Saya juga menemukan ketidaksamaan informasi mengenai jumlah personil marching band Bontang
Pupuk Kaltim. Seratus tiga puluh orang (hlm. 198) atau seratus dua
puluh (hlm. 208)? Apakah jumlah yang pertama disebut merupakan jumlah
total anak dan semua pelatih?
Ada
pula kejanggalan dalam alur cerita. Di bab 18, Rene dikisahkan tidak
mengenal Tara. Ia bertemu dengan Tara secara tak sengaja di dalam hutan
lindung dan terkesan dengan permainan drum Tara. Padahal di halaman 40,
Rene langsung menyapa Tara, begitu Tara masuk ke ruang audisi. Artinya,
Rene sudah kenal dengan Tara. Maka saya berkesimpulan, bab 18 merupakan
cerita kilas balik. Sayangnya, penulis tidak memberikan keterangan apa
pun bahwa bab itu merupakan kilas balik sehingga pembaca yang tidak
jeli, pasti akan kebingungan karena menyangka cerita tersebut terjadi di
masa kini.
Kejanggalan berikutnya ada dalam sebuah kalimat di halaman 163: “Mereka
duduk berdampingan, diam memerhatikan patung Bunda Maria yang masih
juga tersenyum sabar walau telah disampahi segala macam.” Membaca
kalimat tersebut, saya jadi bertanya-tanya, apakah ada banyak sampah
yang menempel di patung Bunda Maria? Ataukah kalimat itu bermakna
konotatif? Jika konotatif, mengapa kata ‘sampah’ yang dipilih? Apakah
orang berbicara kepada Bunda Maria hanya saat sedih atau gundah gulana?
Ketidaklengkapan
informasi juga saya temukan di halaman 101. Diceritakan bahwa
Pemeliatn, dukun orang Dayak di kampung Lahang menyimpan sebilah mandau
bernoda darah kering dan bahwa ia punya hutang budi. Namun, tidak ada
penjelasan lebih lanjut darah apa atau siapakah yang membekas di mandau
sang Pemeliatn, apa hubungan mandau itu dengan ayah Lahang serta mengapa dan kepada siapa Pemeliatn berhutang budi.

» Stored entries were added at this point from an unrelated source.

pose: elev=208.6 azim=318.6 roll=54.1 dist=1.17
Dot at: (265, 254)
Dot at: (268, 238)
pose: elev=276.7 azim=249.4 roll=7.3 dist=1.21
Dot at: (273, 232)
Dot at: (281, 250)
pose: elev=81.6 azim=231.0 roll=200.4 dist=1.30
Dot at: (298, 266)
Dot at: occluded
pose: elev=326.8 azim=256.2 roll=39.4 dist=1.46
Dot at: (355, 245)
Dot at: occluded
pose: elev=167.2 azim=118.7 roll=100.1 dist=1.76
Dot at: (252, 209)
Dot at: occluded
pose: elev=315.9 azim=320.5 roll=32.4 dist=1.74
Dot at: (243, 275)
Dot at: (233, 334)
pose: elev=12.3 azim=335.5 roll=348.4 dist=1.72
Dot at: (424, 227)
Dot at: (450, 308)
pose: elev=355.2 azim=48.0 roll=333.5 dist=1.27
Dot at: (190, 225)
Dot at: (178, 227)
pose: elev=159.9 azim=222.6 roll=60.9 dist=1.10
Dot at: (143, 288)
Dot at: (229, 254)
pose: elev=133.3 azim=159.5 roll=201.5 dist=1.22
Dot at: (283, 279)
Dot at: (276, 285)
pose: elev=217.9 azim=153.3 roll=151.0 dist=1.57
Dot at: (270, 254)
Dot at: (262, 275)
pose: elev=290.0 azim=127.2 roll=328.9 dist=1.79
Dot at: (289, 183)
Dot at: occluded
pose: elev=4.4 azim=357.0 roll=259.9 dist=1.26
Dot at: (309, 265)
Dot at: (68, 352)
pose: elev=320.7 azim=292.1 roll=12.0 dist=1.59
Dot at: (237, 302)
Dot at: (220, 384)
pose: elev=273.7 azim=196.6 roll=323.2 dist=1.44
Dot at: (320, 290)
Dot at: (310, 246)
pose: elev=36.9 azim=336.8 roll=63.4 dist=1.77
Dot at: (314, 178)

Kekurangan berikutnya adalah lay-out bagian bawah halaman 236. Ada kelebihan 3 baris sehingga kalimat terakhir bersinggungan dengan nomor halaman.
Yang terakhir, yang menurut saya sangat penting adalah
perlunya kamus bergambar untuk menjelaskan bentuk alat-alat musik yang
disebutkan dalam novel “Dua Belas Menit” seperti tuba, euphonium, mellophone, french horn, quarto, cymbal, marimba, dan vibraphone.
“All of our dreams can
come true if we have the courage to pursue them.” (Walt Disney). Terlepas
dari segala kekurangannya, novel “Dua Belas Menit” layak dan patut dibaca bagi
mereka yang memerlukan motivasi agar terus bersemangat meraih impian karena
novel “Dua Belas Menit” adalah kisah yang membuktikan kebenaran pendapat bijak
tersebut. Tunggu apa lagi? Ayo, berderap mantap meraih impianmu!
* Resensi ini berhasil menjadi salah satu dari 12 resensi terbaik pilihan juri lomba menulis resensi novel 12 Menit.